By Brooke Sherrard, Daily Iowegian
For one retired teacher, a hobby that started as a change of pace from teaching has lasted decades and salvaged countless pieces of antique furniture.
John Holeman, who worked as the band director at Centerville High School from 1965 to 1988, said he first started refinishing antique furniture in 1965 to give himself something to do that was completely different from teaching.
He said he learned how to work on the antique furniture through a combination of watching other people, reading refinishing books and experimentation.
It was a “ ‘learn while you earn’ sort of thing,” he said.
At first, Holeman worked on furniture for his family. He outfitted his daughters’ rooms with a variety of antique pieces and, over the years, filled his house with them. Now, he gives pieces to friends, sells pieces he buys and works on pieces that people bring to him. He said he looks for antique pieces at garage sales, estate sales, consignment sales and auctions.
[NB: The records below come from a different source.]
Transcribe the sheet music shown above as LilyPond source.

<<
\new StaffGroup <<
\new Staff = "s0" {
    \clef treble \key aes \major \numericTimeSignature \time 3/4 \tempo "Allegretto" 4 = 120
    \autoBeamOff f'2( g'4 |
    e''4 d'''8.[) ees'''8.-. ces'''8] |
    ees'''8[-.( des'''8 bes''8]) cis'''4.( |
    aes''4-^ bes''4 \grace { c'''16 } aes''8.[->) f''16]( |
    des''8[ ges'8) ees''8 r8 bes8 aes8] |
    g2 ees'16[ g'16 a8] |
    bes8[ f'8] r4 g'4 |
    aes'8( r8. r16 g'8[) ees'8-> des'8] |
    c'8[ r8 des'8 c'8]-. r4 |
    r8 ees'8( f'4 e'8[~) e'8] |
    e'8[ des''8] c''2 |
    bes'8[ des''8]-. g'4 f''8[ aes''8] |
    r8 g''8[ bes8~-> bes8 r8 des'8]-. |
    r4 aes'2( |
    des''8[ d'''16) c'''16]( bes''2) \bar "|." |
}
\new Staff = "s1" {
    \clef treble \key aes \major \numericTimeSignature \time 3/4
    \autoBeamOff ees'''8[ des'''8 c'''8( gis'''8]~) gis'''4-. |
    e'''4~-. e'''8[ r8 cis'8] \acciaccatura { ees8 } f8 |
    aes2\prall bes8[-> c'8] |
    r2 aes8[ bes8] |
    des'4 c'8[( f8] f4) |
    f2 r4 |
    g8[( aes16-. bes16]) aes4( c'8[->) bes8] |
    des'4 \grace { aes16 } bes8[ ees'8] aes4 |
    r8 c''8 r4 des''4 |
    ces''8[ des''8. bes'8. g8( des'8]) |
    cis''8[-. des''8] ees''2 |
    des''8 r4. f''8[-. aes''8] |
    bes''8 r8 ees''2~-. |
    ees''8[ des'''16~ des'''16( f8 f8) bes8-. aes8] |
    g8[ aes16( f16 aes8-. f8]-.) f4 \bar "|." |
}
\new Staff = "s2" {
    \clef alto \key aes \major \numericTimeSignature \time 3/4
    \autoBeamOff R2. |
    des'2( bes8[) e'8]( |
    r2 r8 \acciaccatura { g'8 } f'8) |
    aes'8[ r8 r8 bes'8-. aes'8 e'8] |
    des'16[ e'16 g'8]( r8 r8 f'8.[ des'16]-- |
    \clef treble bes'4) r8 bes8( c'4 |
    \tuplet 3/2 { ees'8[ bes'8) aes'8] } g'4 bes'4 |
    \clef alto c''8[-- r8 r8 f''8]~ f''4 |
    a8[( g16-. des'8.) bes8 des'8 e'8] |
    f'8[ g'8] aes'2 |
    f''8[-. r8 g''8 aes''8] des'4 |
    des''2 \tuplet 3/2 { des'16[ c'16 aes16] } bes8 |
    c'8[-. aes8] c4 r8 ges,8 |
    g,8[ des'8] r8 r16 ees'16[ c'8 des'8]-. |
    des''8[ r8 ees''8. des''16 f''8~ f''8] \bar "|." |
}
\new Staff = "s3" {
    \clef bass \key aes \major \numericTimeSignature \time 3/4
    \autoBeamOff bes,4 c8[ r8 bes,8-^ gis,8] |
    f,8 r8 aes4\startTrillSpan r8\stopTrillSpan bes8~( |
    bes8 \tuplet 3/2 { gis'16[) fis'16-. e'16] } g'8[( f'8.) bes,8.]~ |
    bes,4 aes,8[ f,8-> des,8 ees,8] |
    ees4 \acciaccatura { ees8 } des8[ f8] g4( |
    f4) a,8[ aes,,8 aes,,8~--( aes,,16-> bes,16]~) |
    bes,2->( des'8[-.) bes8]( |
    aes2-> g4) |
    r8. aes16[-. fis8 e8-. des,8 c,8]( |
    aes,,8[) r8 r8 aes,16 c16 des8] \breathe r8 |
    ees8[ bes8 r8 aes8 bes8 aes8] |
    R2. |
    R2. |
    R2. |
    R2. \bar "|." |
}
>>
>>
The woods he most commonly works with are oak, walnut, maple, pine and cherry, he said. These woods were readily available at the time most of the pieces he works on were first made, between about 50 and 150 years ago. He said oak is the most popular.
Holeman said most of the antique pieces that people contact him about refinishing are furniture that has been in the family. He said one that particularly stuck out to him was a round oak table that had claw feet with glass balls larger than baseballs.
“It was her great-great grandmother’s piece, and she wanted it preserved in the family,” he said.
Holeman said some antiques should not have their original finish stripped off. Sometimes he tries to talk people out of having pieces refinished. However, if the owner really wants to have it done or if the piece needs major repair, he is willing to do it.
One time, Holeman said, he brought a kitchen cupboard in pieces from the farm where he grew up in Grundy County. He drove it down to Centerville in the backseat and trunk of his car and took it into his basement.
After refinishing and reassembling the kitchen cupboard, he discovered it was too large to fit through the doorway of basement workroom. So, he enlarged the door to be able to get the cupboard out of the basement.
Holeman said he has started to avoid doing some of the most intricate and time-consuming pieces, like spindle chairs. He said it is difficult to refinish spindle chairs because he does all his stripping by hand.
Stripping by hand takes much longer than dip stripping but is better for the furniture, Holeman said. He said the main problem with dipping the furniture in tanks to strip off the old finish is that it weakens the glue in the joints so that the furniture often has to be taken apart and re-glued. He said he sees this problem occasionally when customers bring him pieces that have been dip stripped.
“It is much quicker than hand stripping, but with hand stripping you get a better finished product,” he said.